Cooper Standard's 207,000-sq.-ft. facility at Woodland Church Road in Goldsboro primarily will be consolidated into its 167,000-sq.-ft. facility at Fedelon Trail Road, but the firm said some production will be relocated to other North American locations. The transition began in February and is projected to be complete in late 2015 or early 2016.

Once complete, the Fedelon Trail facility—which will continue to produce Cooper Standard's sealing systems—will employ 400 and will be refurbished to accommodate the added business. The Woodland Church facility will be used for warehouse space.

Cooper Standard declined further comment on its downsizing project in North Carolina.

Overall growth

Despite a slight decline for the fourth quarter, Cooper Standard's sales for 2014 were reported at $3.24 billion, up from $3.09 billion in 2013. Sales dropped to $767.9 million from $794.2 million in 2013 for the quarter.

Net income declined 10.6 percent for 2014 to $42.8 million. The firm reported a net loss for the fourth quarter of $12.8 million, but that was an increase compared to a net loss of $20.8 million in 2013.

“Cooper Standard's continued to grow year-over-year in 2014, more than 1.5 times the market,” Chairman and CEO Jeffrey Edwards said during a conference call on Feb. 24. “We aggressively addressed operational challenges, which resulted in improved adjusted EBITDA margins by 200 basis points in the fourth quarter 2014.”

Allen Campbell, executive vice president and chief infrastructure officer—a position he assumed March 1 after serving as chief financial officer since 2004—said net income for the year included an $18.9 million after-tax cost in conjunction with its debt extinguishment during the second quarter of 2014.

Edwards also highlighted the firm's improved margins in its sealing business, which accounted for 52 percent of its sales. Fuel and brake accounted for 20 percent of sales, fluid transfer systems accounted for 14 percent of sales, and anti-vibration systems accounted for 8 percent of sales.

The remaining 6 percent of sales came from Cooper Standard's non-automotive lines and its thermal and emissions business. The latter was divested to Halla Visteon Climate Control Corp. for $46 million in June 2014.

Sales for 2014 increased in all regions except South America, which dropped 10.7 percent to $158 million from $177 million. North America increased to about $1.7 billion from $1.62 billion, Europe rose to about $1.14 billion from about $1.08 billion, and Asia-Pacific grew to $249 million from $220 million.

For the fourth quarter, North American sales decreased to $401 million from $426 million. Sales in Europe and South America also decreased to $259 million and $36 million from $270 million and $38 million, respectively. Sales in Asia-Pacific increased to $72 million from $60 million.

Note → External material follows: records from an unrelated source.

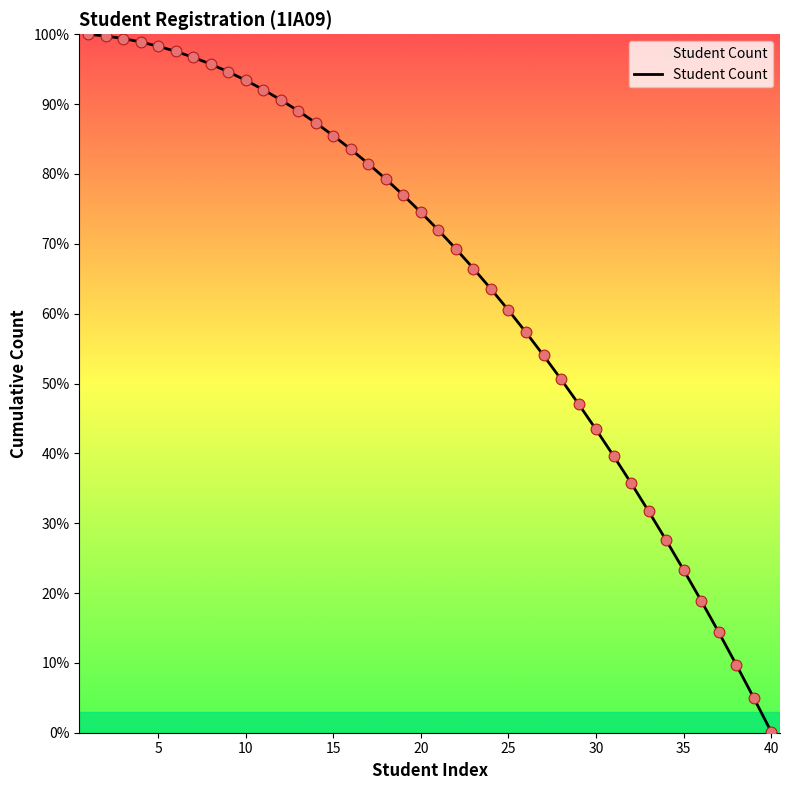

What is the maximum value shown in the chart?

100.0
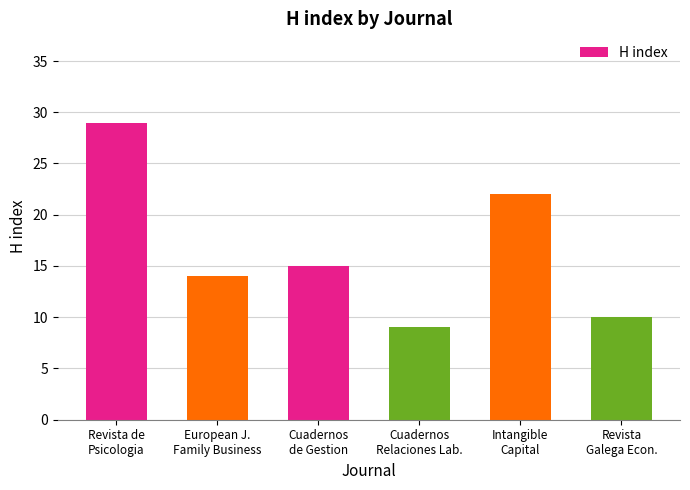

What is the approximate value at Cuadernos
de Gestion, to the nearest 10?

20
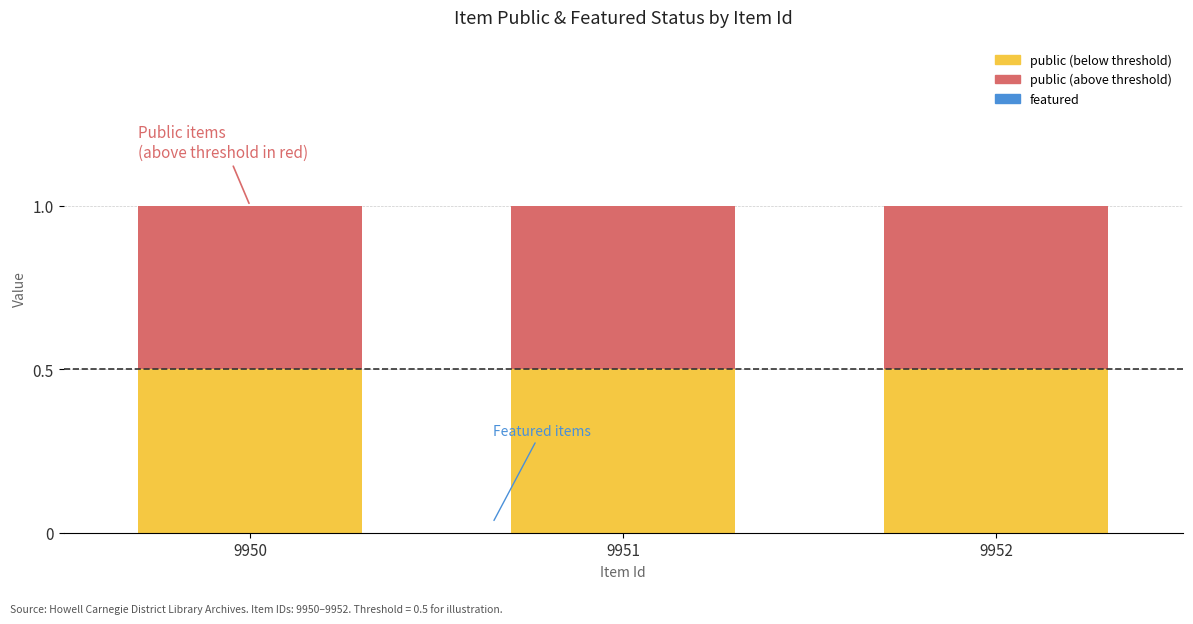

Where is public nearest to the value 1?

9950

Campbell said production units of the Ford F-150 were down 25,000 compared to 2013, which had a significant impact on the firm's fourth quarter sales. The Ford F-150 contains all four of Cooper Standard's core product lines and is the firm's No. 1 platform, accounting for $440 million in sales.

Largest in China

Now that Cooper Standard is the 95 percent equity owner of its Chinese joint venture—with 5 percent retained by the Shanghai Zhaotun Collective Assets Managing Co.—the firm said it becomes the largest automotive sealing manufacturer in the Chinese market with nine manufacturing facilities and two technical centers, including its recently opened Asia-Pacific Technical Center and headquarters in Shanghai.

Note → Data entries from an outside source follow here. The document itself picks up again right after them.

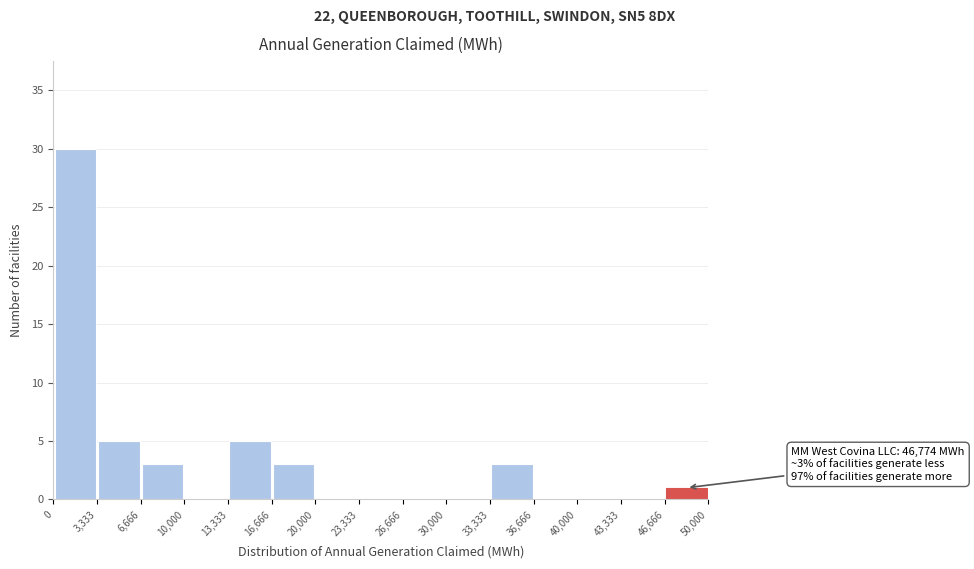

Over which range of the x-axis is the bar tallest?

0 to 3,333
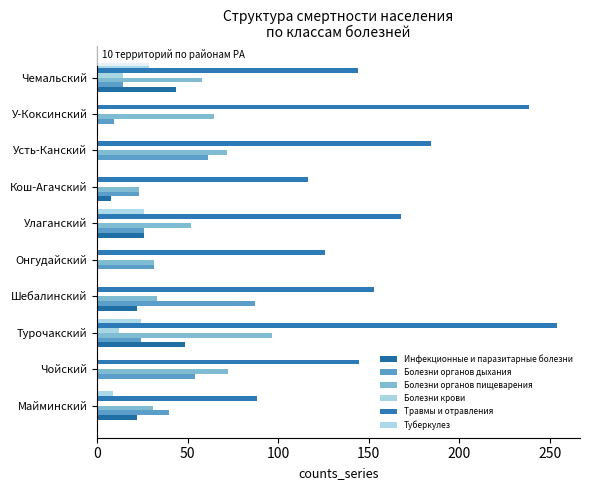

What is the highest value of the Болезни органов пищеварения series?

96.8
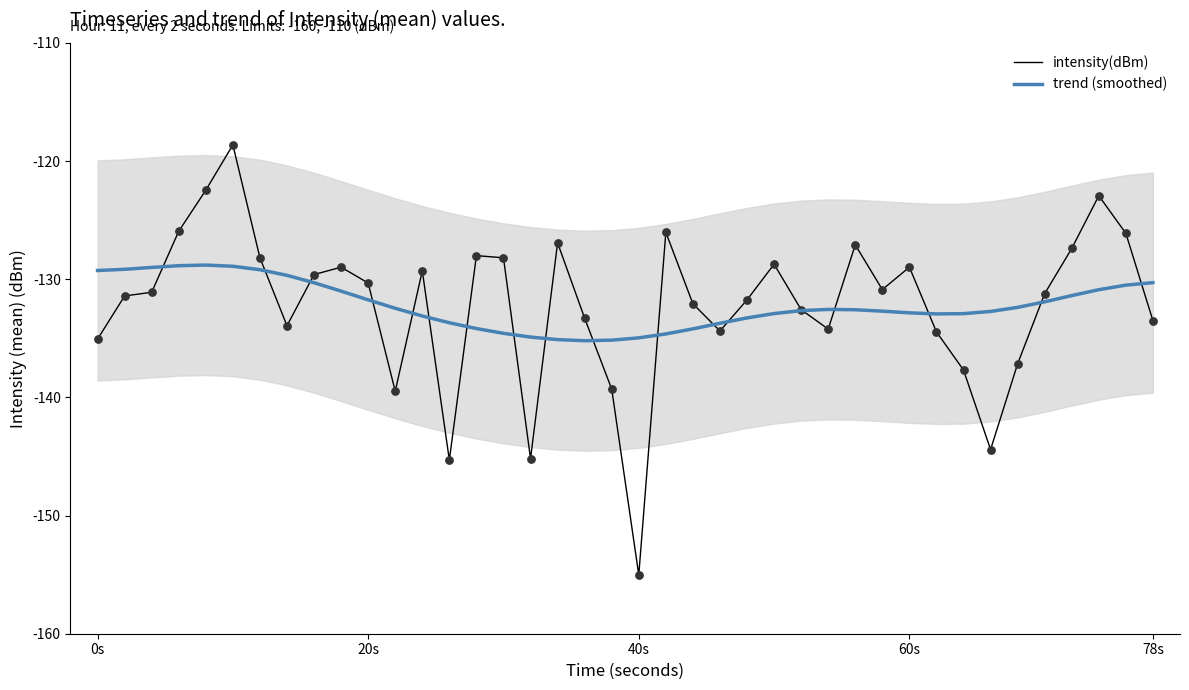

Which series contains the highest Y value?

intensity(dBm)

“The completion of this purchase further solidifies Cooper Standard's role as the leading sealing systems supplier in the global automotive industry,” Edwards said in a statement.

“Our expanded presence in China is a key element of our profitable growth strategy and allows the company to fully support our customers on global platforms and capitalize on growth opportunities in the region,” he added.

Headquartered in Novi, Cooper Standard is a global supplier of systems and components for the automotive industry, with its core product lines including sealing and trim, fuel and brake delivery, fluid transfer, and anti-vibration systems. The firm employs more than 27,000 with operations in 20 countries.